• Stored data

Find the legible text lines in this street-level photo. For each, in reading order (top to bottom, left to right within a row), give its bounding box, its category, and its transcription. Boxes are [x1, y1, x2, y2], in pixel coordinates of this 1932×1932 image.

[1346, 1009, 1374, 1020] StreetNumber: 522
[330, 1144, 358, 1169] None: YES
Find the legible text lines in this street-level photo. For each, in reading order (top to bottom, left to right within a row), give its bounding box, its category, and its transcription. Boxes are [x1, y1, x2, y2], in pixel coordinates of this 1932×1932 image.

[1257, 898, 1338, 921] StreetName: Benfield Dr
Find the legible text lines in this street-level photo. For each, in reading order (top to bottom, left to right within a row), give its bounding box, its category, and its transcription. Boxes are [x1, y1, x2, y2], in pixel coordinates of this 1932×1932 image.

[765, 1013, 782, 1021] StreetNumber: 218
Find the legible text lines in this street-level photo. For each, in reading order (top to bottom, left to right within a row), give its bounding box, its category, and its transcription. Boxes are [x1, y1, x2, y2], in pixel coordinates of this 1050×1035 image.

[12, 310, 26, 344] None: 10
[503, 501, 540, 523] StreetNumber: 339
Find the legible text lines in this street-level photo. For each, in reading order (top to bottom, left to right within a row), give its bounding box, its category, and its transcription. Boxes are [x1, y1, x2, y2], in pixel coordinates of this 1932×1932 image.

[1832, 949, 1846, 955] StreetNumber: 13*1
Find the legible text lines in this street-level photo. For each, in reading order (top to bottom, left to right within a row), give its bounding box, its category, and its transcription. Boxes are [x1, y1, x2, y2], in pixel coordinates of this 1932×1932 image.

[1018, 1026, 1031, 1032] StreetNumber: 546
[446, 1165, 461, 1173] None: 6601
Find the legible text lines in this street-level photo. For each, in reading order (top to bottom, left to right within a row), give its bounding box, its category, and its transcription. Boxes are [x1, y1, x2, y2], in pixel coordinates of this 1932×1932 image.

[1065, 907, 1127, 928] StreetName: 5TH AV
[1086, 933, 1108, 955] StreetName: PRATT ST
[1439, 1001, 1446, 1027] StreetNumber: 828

• TO BE DONE
Reproduce all of the records above word for word, line by line.

• FINISHED EXERCISE
Find the legible text lines in this street-level photo. For each, in reading order (top to bottom, left to right within a row), give its bounding box, its category, and its transcription. Boxes are [x1, y1, x2, y2], in pixel coordinates of this 1932×1932 image.

[1346, 1009, 1374, 1020] StreetNumber: 522
[330, 1144, 358, 1169] None: YES
Find the legible text lines in this street-level photo. For each, in reading order (top to bottom, left to right within a row), give its bounding box, its category, and its transcription. Boxes are [x1, y1, x2, y2], in pixel coordinates of this 1932×1932 image.

[1257, 898, 1338, 921] StreetName: Benfield Dr
Find the legible text lines in this street-level photo. For each, in reading order (top to bottom, left to right within a row), give its bounding box, its category, and its transcription. Boxes are [x1, y1, x2, y2], in pixel coordinates of this 1932×1932 image.

[765, 1013, 782, 1021] StreetNumber: 218
Find the legible text lines in this street-level photo. For each, in reading order (top to bottom, left to right within a row), give its bounding box, its category, and its transcription. Boxes are [x1, y1, x2, y2], in pixel coordinates of this 1050×1035 image.

[12, 310, 26, 344] None: 10
[503, 501, 540, 523] StreetNumber: 339
Find the legible text lines in this street-level photo. For each, in reading order (top to bottom, left to right within a row), give its bounding box, its category, and its transcription. Boxes are [x1, y1, x2, y2], in pixel coordinates of this 1932×1932 image.

[1832, 949, 1846, 955] StreetNumber: 13*1
Find the legible text lines in this street-level photo. For each, in reading order (top to bottom, left to right within a row), give its bounding box, its category, and its transcription. Boxes are [x1, y1, x2, y2], in pixel coordinates of this 1932×1932 image.

[1018, 1026, 1031, 1032] StreetNumber: 546
[446, 1165, 461, 1173] None: 6601
Find the legible text lines in this street-level photo. For each, in reading order (top to bottom, left to right within a row), give its bounding box, its category, and its transcription. Boxes are [x1, y1, x2, y2], in pixel coordinates of this 1932×1932 image.

[1065, 907, 1127, 928] StreetName: 5TH AV
[1086, 933, 1108, 955] StreetName: PRATT ST
[1439, 1001, 1446, 1027] StreetNumber: 828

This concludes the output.